В 1932 году появляется Первый манифест «Театра Жестокости», а вслед за ним статьи «Театр и чума», «Режиссура и метафизика», «Восточный и западный театр», «Алхимический театр», составившие вышедший в 1938 году сборник «Театр и его Двойник». «Я употребляю слово «жестокость», — писал Арто, — для обозначения жажды жизни, космической непреложности и неумолимой необходимости; я употребляю это слово в гностическом смысле жизненного вихря, пожирающего мрак; я обозначаю им ту роль, за пределами неотвратимой необходимости, без которой жизнь не может существовать»[1].

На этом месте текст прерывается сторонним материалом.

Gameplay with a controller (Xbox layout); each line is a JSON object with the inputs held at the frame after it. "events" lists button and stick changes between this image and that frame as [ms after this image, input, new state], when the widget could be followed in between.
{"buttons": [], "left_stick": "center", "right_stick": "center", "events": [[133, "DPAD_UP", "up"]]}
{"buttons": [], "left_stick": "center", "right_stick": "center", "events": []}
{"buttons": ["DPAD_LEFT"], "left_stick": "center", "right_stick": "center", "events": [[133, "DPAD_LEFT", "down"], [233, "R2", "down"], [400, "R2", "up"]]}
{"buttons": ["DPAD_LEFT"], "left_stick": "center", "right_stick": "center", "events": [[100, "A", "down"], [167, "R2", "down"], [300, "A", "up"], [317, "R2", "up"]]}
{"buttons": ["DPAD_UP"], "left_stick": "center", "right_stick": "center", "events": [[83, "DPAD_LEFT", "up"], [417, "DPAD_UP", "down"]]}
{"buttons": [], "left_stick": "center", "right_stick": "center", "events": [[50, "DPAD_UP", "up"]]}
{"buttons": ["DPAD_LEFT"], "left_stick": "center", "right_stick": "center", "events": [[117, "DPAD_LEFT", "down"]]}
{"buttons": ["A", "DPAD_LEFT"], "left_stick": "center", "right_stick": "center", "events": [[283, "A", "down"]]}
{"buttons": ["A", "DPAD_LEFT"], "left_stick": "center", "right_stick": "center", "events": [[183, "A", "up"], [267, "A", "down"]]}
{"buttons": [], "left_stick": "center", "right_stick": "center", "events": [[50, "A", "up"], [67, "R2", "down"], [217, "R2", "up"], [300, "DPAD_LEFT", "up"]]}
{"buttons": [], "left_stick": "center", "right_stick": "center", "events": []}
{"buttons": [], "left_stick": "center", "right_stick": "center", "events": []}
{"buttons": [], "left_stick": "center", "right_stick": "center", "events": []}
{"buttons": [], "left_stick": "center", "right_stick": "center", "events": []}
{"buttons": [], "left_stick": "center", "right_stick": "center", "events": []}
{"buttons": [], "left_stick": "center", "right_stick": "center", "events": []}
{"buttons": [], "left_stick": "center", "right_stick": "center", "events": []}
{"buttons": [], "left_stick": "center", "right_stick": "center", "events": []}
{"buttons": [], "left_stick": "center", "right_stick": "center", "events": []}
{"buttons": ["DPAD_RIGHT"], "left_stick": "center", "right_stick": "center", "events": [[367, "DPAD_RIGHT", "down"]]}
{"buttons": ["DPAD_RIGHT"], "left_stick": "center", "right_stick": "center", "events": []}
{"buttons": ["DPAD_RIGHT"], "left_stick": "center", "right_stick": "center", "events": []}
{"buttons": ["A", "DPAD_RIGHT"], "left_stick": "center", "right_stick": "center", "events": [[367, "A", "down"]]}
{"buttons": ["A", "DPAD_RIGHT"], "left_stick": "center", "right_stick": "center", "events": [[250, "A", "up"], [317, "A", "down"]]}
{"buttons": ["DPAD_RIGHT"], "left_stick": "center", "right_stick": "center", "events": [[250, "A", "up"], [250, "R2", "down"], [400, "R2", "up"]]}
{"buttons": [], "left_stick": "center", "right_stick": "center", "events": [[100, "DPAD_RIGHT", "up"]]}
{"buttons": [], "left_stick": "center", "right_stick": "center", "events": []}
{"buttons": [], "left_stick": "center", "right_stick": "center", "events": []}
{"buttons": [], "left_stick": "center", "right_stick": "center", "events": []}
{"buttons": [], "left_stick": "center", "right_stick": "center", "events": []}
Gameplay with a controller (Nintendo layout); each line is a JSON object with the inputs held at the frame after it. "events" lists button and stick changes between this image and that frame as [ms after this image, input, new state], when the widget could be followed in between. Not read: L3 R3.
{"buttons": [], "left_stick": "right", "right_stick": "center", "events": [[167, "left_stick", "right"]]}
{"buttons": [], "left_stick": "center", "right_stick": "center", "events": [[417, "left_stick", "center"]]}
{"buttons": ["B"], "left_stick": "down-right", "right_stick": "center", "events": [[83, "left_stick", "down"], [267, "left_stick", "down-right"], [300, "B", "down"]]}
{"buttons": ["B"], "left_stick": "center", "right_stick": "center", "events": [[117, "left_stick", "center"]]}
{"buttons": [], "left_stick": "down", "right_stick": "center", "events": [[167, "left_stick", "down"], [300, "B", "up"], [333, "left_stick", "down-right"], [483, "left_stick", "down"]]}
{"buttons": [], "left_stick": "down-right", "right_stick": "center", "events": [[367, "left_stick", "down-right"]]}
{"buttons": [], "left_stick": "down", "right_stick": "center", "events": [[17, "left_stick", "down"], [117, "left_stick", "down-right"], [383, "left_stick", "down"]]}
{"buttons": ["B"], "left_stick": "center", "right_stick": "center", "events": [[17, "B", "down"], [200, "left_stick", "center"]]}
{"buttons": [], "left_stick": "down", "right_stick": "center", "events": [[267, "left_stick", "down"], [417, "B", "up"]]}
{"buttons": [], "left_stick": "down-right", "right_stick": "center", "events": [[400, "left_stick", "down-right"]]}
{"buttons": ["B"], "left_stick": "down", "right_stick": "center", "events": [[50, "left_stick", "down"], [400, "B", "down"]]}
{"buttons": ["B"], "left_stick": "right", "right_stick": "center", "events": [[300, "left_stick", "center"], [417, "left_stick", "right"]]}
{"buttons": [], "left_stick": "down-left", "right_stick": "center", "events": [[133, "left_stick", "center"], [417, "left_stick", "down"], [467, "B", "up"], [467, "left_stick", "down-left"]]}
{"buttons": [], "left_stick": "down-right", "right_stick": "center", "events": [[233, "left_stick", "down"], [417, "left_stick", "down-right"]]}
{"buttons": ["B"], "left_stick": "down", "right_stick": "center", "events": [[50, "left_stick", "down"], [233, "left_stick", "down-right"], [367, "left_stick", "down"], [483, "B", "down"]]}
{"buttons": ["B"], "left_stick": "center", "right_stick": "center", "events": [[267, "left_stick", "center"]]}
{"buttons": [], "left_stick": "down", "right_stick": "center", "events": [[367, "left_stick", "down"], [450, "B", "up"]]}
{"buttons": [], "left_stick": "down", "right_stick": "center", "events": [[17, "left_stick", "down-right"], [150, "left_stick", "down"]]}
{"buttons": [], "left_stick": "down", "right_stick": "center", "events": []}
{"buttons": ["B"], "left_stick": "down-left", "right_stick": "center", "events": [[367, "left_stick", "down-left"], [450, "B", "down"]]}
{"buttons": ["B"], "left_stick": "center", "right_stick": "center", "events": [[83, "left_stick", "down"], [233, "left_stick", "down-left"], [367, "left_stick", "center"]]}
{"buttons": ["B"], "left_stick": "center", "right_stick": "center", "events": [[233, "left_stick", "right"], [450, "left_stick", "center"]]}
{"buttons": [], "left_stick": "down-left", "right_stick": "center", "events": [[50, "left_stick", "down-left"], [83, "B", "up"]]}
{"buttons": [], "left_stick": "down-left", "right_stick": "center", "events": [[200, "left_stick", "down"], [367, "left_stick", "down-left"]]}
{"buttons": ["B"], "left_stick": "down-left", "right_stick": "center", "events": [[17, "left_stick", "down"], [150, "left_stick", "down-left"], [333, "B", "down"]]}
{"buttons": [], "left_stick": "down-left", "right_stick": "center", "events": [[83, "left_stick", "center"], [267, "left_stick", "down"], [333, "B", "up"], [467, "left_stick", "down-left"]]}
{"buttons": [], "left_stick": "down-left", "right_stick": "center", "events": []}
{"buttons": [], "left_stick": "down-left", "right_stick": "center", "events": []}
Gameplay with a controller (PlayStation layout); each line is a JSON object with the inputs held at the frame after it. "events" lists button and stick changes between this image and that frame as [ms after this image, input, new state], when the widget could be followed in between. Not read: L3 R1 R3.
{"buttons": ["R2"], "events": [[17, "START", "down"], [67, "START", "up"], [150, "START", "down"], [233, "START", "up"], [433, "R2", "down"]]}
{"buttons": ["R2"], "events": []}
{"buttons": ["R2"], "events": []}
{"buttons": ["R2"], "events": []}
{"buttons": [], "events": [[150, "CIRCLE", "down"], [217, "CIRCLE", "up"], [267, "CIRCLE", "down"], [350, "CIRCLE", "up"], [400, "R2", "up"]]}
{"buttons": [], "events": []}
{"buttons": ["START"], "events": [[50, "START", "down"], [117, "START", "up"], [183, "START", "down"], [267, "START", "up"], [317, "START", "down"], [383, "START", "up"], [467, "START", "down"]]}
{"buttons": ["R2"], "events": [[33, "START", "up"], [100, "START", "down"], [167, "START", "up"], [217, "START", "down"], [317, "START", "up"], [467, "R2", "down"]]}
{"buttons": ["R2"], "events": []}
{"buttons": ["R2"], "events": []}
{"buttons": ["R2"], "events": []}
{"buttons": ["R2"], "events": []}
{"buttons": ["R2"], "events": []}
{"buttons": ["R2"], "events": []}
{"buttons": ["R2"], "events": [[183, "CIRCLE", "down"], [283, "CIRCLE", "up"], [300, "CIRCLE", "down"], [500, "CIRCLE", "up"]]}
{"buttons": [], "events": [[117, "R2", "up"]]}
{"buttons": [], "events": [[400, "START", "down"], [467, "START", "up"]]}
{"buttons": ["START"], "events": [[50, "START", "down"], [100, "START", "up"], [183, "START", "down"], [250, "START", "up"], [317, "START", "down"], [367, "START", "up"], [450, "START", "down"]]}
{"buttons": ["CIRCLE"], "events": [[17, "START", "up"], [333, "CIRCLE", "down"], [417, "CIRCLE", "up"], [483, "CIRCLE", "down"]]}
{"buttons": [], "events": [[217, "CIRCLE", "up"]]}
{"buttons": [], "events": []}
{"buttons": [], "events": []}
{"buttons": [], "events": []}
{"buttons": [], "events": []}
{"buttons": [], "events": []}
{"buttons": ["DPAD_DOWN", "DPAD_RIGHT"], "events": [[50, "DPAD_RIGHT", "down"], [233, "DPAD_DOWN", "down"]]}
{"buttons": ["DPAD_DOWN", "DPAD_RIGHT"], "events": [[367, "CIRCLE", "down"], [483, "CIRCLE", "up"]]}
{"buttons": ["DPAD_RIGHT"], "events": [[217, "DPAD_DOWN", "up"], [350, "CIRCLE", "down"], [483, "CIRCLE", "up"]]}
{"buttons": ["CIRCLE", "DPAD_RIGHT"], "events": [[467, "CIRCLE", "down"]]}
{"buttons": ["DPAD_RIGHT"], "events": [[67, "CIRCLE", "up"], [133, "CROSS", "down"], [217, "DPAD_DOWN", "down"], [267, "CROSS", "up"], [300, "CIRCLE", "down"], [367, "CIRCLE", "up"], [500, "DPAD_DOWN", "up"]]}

Двойник Театра, по Арто, это тот идеальный образ искусства, в котором происходит преображение современного человека, отчужденного от своей природы, от своих корней. Двойник противопоставляется театру развлекательному, коммерческому, как говорит Арто, — «пищеварительному», заполоненному словом. Как в античной трагедии, в подлинном театре зритель должен пройти очищение. Преодолевая бытовую индивидуальность, человек становится частью мира: в спектакле раскрываются глубинные человеческие (сверхчеловеческие) возможности.
Реализация этих замыслов в спектакле Арто «Семья Ченчи» (1935) совершенно не удовлетворила режиссера. Арто едет в Мексику, участвует в ритуалах племени тараумара, потом в Ирландию. А после — десятилетнее пребывание в психиатрических лечебницах. Новый всплеск литературной и театральной деятельности Арто отмечается уже в послевоенной Франции, когда жить ему оставалось считанные месяцы.
Между сюрреалистическими исканиями 1920-х годов и разработкой грандиозного замысла «Театра Жестокости» — 1931 год, когда и был создан «Монах».
Арто сохраняет и название, и фабулу, и колорит романа Мэтью Грегори Льюиса «Монах», (точнее, «Амбросио, или Монах»), написанного в 1794 году девятнадцатилетним англичанином. Роман эпохи предромантизма отличался неистовством страстей, сентименталистской чувствительностью, просветительской назидательностью, прямолинейностью и подкупающей наивностью. Словом, в нем тоже соединились противоречивые тенденции. Именно это произведение сохранило имя Льюиса — поэта, драматурга, дипломата — в веках.
В переложении Арто мы имеем дело со стилизацией, обыгрыванием сюжета, игрой с литературной формой. Эти качества составляют характерные особенности культуры XX века. Но «Монах» Льюиса как литературная основа использовался задолго до Арто. Э.-Т.-А. Гофман не только берет за основу «Эликсира сатаны» (1815–1816) сюжет популярного в Германии романа Льюиса, но и делает героев своего произведения читателями «Монаха».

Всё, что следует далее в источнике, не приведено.